In a nine-day period, these celebrated figures gave public lectures:
“By the time I was 15, I knew I wanted to be in show business, but there was a problem: I had no gifts. But I had the element necessary to all early creativity — naiveté — that keeps you from knowing how unsuited you are for what you are about to do.”
Comedian, writer, and actor Steve Martin, who addressed a capacity audience Dec. 8 in McCosh 50. His lecture was titled “Stand Up: My Rise and Collapse.”
“In a democratic society, it’s unjust to have only 1 percent take the bullets for us. It’s not only unjust, but immoral.”

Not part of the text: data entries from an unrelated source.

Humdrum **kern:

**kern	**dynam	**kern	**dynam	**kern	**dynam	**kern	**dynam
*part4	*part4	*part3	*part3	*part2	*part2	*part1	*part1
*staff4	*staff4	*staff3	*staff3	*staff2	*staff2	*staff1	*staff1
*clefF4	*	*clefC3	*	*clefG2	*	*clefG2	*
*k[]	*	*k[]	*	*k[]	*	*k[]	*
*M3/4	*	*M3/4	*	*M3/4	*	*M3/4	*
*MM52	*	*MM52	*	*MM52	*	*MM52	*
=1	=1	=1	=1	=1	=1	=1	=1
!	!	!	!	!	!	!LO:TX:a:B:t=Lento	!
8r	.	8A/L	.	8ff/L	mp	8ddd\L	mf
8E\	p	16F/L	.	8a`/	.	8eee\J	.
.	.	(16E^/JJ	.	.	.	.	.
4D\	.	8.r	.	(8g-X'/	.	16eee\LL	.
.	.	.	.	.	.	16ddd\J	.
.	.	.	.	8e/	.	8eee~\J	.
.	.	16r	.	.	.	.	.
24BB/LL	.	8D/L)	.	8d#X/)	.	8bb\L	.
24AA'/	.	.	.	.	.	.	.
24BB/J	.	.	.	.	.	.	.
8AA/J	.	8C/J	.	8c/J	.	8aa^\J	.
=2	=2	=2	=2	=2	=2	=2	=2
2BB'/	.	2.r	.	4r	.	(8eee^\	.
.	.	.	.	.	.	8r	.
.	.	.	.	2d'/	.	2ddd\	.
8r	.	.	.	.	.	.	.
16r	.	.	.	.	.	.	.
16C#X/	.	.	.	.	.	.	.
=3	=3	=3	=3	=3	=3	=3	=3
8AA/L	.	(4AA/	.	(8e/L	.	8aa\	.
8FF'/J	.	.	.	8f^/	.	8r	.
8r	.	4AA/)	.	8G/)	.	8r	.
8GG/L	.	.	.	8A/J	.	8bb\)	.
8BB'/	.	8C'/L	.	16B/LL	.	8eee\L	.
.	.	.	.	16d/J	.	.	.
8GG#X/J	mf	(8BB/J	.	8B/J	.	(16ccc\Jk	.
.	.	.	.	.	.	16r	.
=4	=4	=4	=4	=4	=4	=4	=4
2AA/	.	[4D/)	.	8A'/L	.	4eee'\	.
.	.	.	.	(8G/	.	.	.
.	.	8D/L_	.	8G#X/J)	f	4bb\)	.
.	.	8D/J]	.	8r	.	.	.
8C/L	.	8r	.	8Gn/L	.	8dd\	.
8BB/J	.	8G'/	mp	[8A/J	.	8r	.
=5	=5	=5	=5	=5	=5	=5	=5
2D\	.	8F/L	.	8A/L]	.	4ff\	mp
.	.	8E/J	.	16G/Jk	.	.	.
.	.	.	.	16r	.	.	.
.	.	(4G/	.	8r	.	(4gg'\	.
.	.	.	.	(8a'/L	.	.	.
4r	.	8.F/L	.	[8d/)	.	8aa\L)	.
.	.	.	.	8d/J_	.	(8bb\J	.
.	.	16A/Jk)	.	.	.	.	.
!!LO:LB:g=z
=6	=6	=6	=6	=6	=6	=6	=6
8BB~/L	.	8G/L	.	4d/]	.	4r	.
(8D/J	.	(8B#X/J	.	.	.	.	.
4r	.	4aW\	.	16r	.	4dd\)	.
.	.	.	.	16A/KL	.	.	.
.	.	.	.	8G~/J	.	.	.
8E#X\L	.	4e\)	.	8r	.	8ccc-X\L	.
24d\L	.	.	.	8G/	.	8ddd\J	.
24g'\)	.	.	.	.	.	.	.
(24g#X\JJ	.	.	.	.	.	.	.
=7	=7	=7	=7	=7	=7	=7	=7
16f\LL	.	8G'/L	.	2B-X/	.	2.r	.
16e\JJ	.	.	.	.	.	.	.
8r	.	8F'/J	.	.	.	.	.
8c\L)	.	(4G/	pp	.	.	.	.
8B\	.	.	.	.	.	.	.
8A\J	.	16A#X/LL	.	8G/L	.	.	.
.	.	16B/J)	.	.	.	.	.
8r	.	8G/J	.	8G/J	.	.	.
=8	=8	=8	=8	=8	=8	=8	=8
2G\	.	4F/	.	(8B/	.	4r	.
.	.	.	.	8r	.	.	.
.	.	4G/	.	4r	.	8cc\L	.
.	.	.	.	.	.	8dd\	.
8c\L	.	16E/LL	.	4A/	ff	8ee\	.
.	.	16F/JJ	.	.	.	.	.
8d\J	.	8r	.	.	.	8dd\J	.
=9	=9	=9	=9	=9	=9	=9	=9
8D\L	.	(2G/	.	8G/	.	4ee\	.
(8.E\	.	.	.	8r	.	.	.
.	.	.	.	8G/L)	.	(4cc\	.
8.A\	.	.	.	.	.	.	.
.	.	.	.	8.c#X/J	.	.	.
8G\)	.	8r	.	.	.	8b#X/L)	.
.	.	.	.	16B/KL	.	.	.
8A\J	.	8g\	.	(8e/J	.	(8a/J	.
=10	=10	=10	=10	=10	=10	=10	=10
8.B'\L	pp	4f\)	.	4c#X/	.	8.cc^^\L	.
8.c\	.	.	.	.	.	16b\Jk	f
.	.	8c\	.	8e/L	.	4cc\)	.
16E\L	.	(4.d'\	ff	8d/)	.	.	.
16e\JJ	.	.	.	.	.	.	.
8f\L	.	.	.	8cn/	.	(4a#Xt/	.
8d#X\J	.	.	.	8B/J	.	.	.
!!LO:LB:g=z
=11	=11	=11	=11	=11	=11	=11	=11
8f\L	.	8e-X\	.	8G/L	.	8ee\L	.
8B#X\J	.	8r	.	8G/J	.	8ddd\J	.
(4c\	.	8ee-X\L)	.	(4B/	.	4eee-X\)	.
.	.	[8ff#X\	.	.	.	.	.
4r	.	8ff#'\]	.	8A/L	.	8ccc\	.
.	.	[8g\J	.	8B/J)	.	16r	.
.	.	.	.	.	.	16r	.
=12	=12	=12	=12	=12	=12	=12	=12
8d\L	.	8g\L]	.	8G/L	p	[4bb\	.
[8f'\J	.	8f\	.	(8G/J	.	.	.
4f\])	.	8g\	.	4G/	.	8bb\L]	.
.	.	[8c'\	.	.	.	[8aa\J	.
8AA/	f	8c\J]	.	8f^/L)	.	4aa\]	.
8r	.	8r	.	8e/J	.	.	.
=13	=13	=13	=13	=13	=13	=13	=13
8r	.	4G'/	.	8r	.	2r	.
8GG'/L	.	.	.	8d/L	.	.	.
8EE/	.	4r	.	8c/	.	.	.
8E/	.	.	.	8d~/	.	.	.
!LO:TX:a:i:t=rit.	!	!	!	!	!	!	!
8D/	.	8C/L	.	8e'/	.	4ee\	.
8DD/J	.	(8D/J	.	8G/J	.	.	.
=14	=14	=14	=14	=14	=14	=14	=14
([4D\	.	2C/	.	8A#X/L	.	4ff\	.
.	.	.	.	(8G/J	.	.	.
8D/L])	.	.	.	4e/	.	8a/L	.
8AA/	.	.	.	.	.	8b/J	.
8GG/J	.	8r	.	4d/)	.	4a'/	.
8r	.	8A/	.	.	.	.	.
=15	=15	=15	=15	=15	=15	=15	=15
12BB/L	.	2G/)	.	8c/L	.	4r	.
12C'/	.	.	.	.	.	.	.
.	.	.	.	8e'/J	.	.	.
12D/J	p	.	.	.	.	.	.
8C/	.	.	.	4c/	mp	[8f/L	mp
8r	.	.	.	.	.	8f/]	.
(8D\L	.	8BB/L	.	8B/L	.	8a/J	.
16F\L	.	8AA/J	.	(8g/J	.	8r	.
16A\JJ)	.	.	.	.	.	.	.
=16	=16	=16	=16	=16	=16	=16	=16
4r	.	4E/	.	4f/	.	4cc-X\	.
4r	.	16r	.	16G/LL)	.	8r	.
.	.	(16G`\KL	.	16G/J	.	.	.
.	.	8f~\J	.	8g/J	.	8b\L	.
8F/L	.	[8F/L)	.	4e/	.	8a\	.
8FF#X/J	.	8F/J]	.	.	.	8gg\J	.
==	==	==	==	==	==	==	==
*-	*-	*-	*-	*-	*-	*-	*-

Tom Brokaw, broadcast journalist and author, who spoke on “The Time of Our Lives” Dec. 6 in Richardson Auditorium. Brokaw added that during the two longest wars in U.S. history, “nothing was asked of the rest of us ... if we so chose, we didn’t even have to think about those wars.”
“Usually, when I finish a book, there are four or five other books I’m thinking of. ... Sometimes those books in the back of my mind have been there for 10 or 12 years or more. I choose the next book because I know the most about the ending ... and I have to know the voice.”
Novelist John Irving, speaking Nov. 30 in McCosh 50 about writing his new novel, In One Person, to be published later this year.